Sunday, January 25, 2009

New Look, Same Great Uncertainty for Pepsi's Customers

by Benjo

I've been hearing quite a bit from readers recently about the new Pepsi bottle. Here's a picture, for those who haven't seen it:
What's remarkable is not what you see on the bottle, of course, but what you don't see. A representative first-sighting story, from reader Mobius, happened on New Year's Day:
I had this truly epic hangover. So I went to 7-Eleven for a two-liter of Pepsi, as a pick-me-up. I get to the fridge, and there's this swoopy logo that kinda looks like the Obama thing. I'm like, "Okay, fine. New look. Same great taste too though, right?" Wrong. Looked the bottle up and down like a gift horse, looking for that New Look, Same Great Taste logo--nothing. Pretty shitty way to start off a year.
Reader ShirlGirl was also thrown off by Pepsi's new logo, but in a different way:
I don't consider myself very visually inclined. So I didn't even realize there was a new look--those New Look, Same Great Taste logos are usually the only way I know that a logo has changed. I got to the register, and the cashier asked me what I thought of the new look. Well, I nearly had a heart attack!

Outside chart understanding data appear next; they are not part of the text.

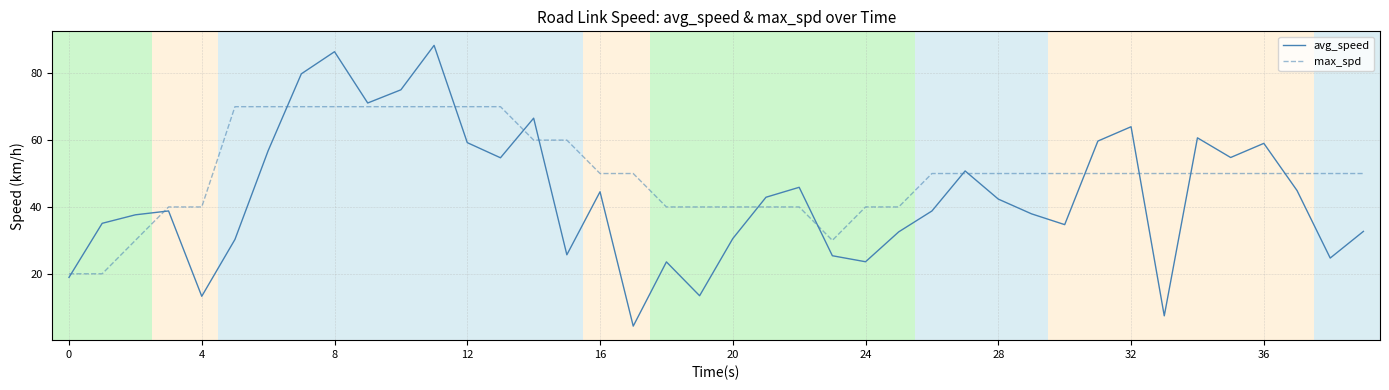

At how many categories does at least one series exceed 12?

40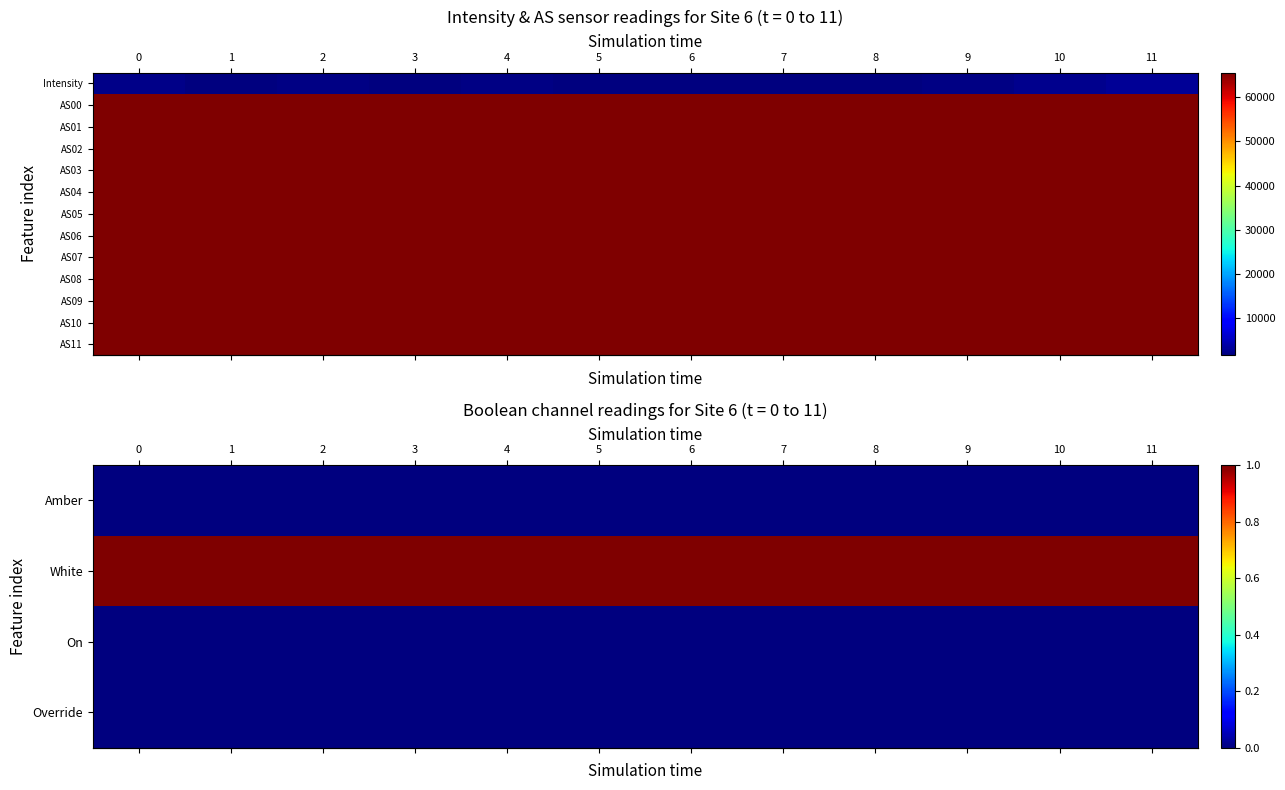

Between 7 and 0, which is larger?

7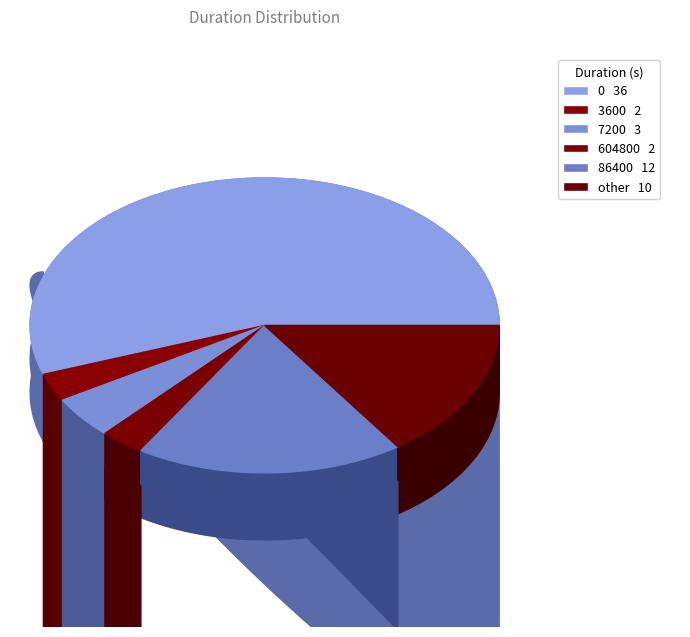

What portion of the pie excludes 7200?

95.4%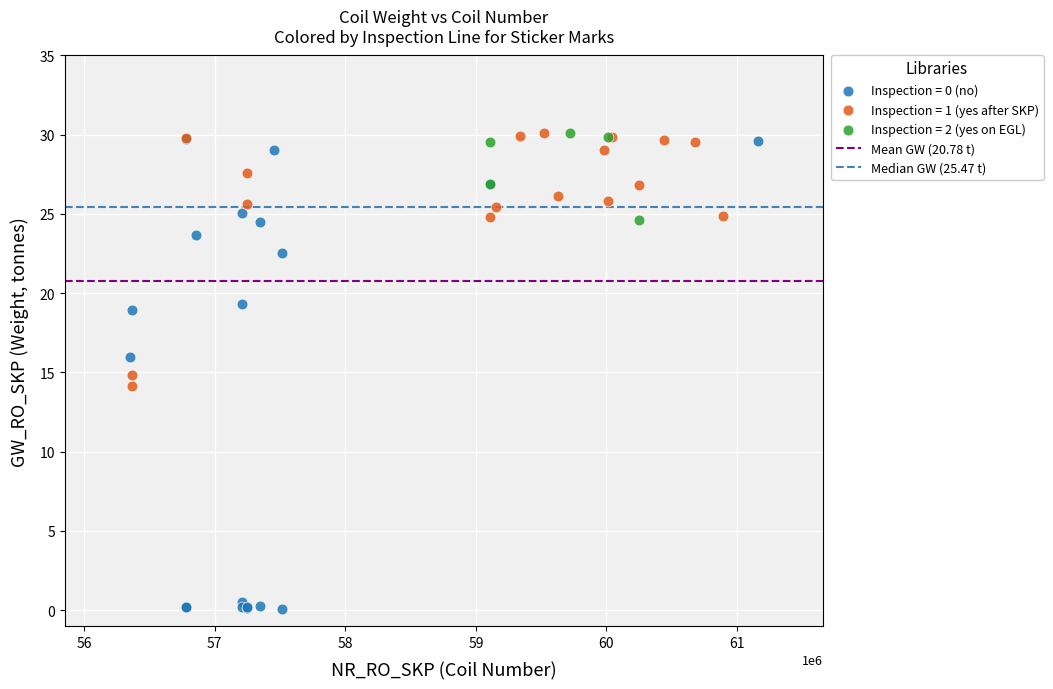

Which series has the largest Y range (max minus min)?

Inspection = 0 (no)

Another reader contrasted his experience with Doritos' makeover earlier in the decade:
I saw the Nacho Cheesier bag from afar and freaked out! I mean, the new look must mean that the taste is much worse, right? But I looked closer, and there's the logo, telling me that it's the same great taste. Kind of crazy--a completely new look, and yet the taste hasn't changed, not even a bit? That's a pretty unbelievable thing, that they're even able to do that.

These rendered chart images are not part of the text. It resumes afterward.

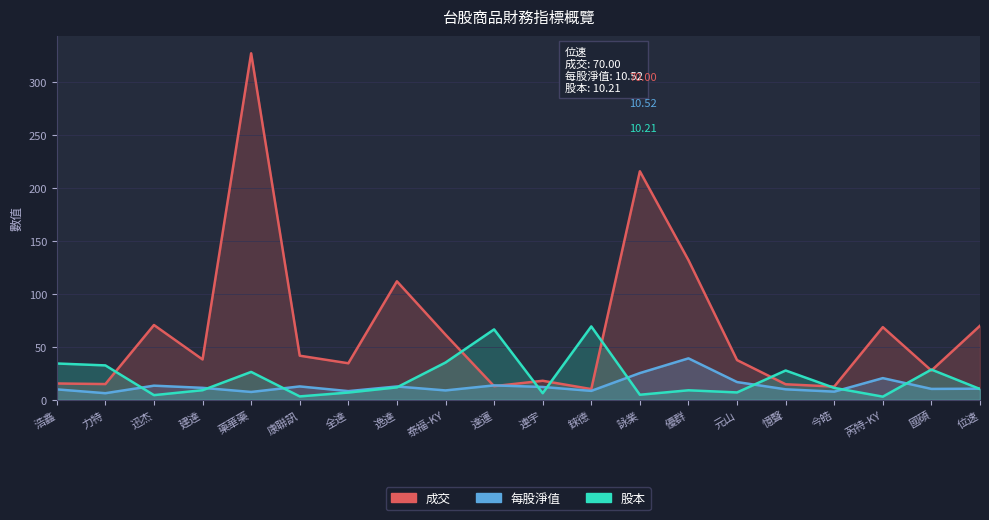

What is the label of the 7th point from the right?

優群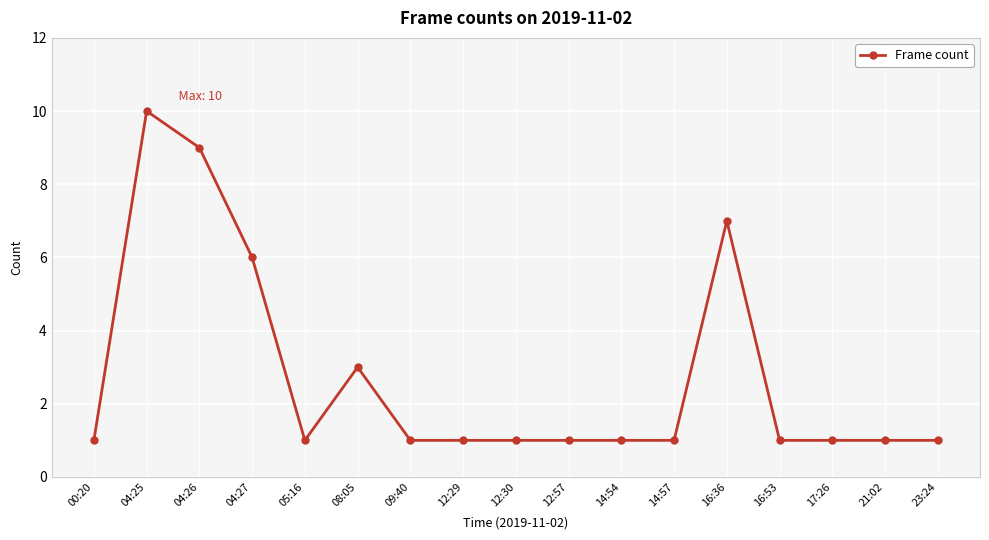

What is the greatest value displayed?

10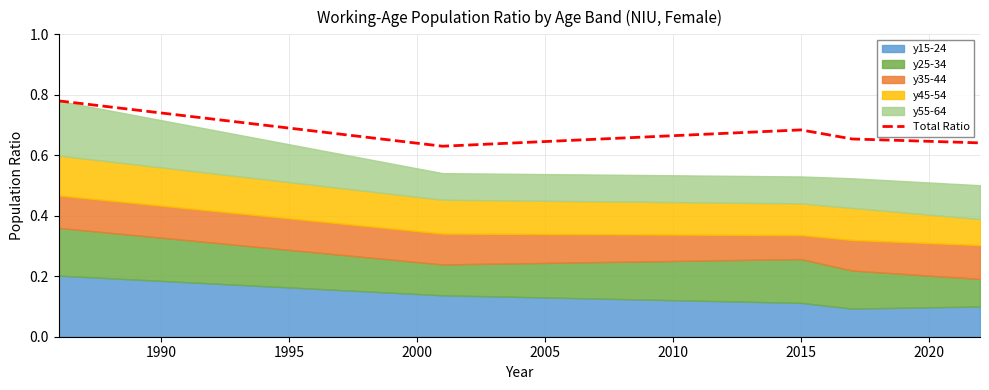

True or false: the data shows 0.9 at 2000.

False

These emails, and dozens of others just like them, made it clear to me that, without proper labels, consumers have no way of knowing what they're buying. But just how deep is the problem? I mean, if the logo for a food or drink product changes, do you assume the taste has changed too? For more on this, I contacted Jerry Dinkins, who is a well-respected soft-drink enthusiast. His comment:
If the look changes, it's almost obvious that the taste changes too, unless they explicitly tell you otherwise. I mean, just look at the different forms a Pepsi can take. You got the can; the glass bottle; the big plastic bottle. Do all of them taste alike? Of course not. Everyone knows the glass bottle is the tastiest.
If all this is true, though, how does Pepsi get away with such a blatant lack of transparency with their customers? For some insight, I contacted Pepsi representative Darren Lane. Lane conceded that the absence of a logo leaves the taste of the soft drink a mystery. But he fiercely disputed the notion that this mysteriousness hurts customers.

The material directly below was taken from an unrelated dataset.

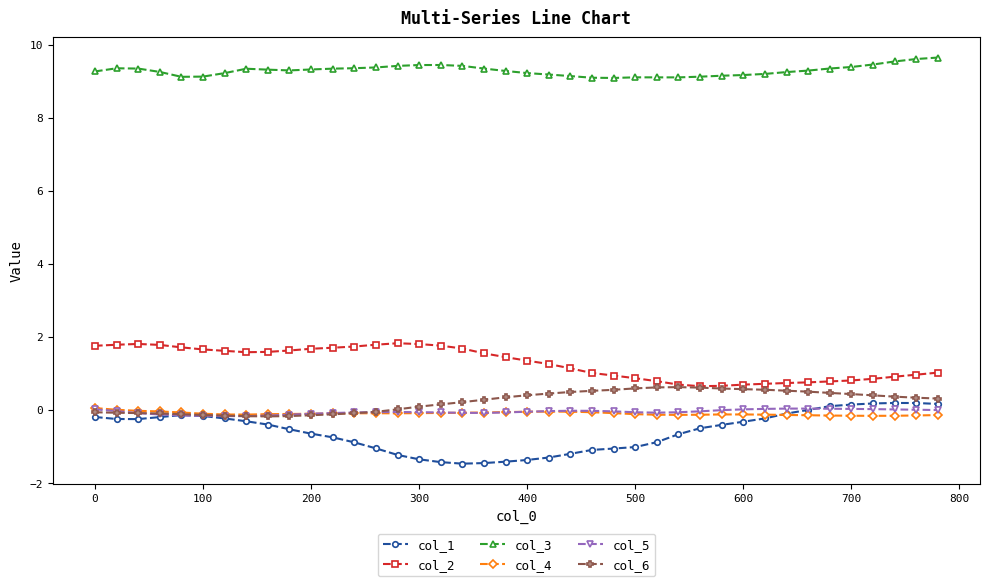

True or false: col_1 has more than 1 interior local peaks.

True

It's preposterous. People love mystery--Agatha Christie proved that long ago. It's part of the beauty of our product that you don't know exactly what's inside the bottle, and we take great pride in that. Fine, a few people are put off by the lack of Same Great Taste logo, and they don't buy the drink. Well I've got some news for you: the only one that's hurt by those lost sales is us. So let us worry about that. You worry about what your kids are doing. You know? People should be worrying about what their kids are doing.
However, I spoke with societal psychologist Diane Timlin, and she believes that Lane is missing the point.
Flavors and tastes are a fundamental component of the set of stimuli that shape our reality. If you see an unfamiliar-looking Pepsi bottle with no indication of the status of the taste, you question that reality. Now, when you question, you lose touch. And when you lose touch with reality, you lose your identity; you become, for all intents and purposes, insane. Now when you start to think about the sheer number of people who see this new Pepsi bottle, you're talking about insanity on a mass scale. That's just the simple scientific truth.
Consumer-rights advocates have been trumpeting the degradation of civic life that's brought about by incomplete labels for years. Many hope that, with a Democrat in the White House and a strong majority in Congress, their goals will finally be codified in law. Vince Roberts, of Soda Citizen USA, better known as SCUSA, mentioned a bill that has been circulating in Washington for years. The bill, known as the Same Great Taste Act, would require companies to post prominent logos on any product on which the look has changed, informing the customer that the taste is the same.

But Roberts says that ShirlGirl's case proves that reforms need to go farther than just that bill:
If the look hasn't changed, but the taste has, companies need to let you know. If they've both changed, same thing. And if nothing's changed? Well, you need a "Same Look, Same Taste" icon there, too. Because frankly, the customer needs to know.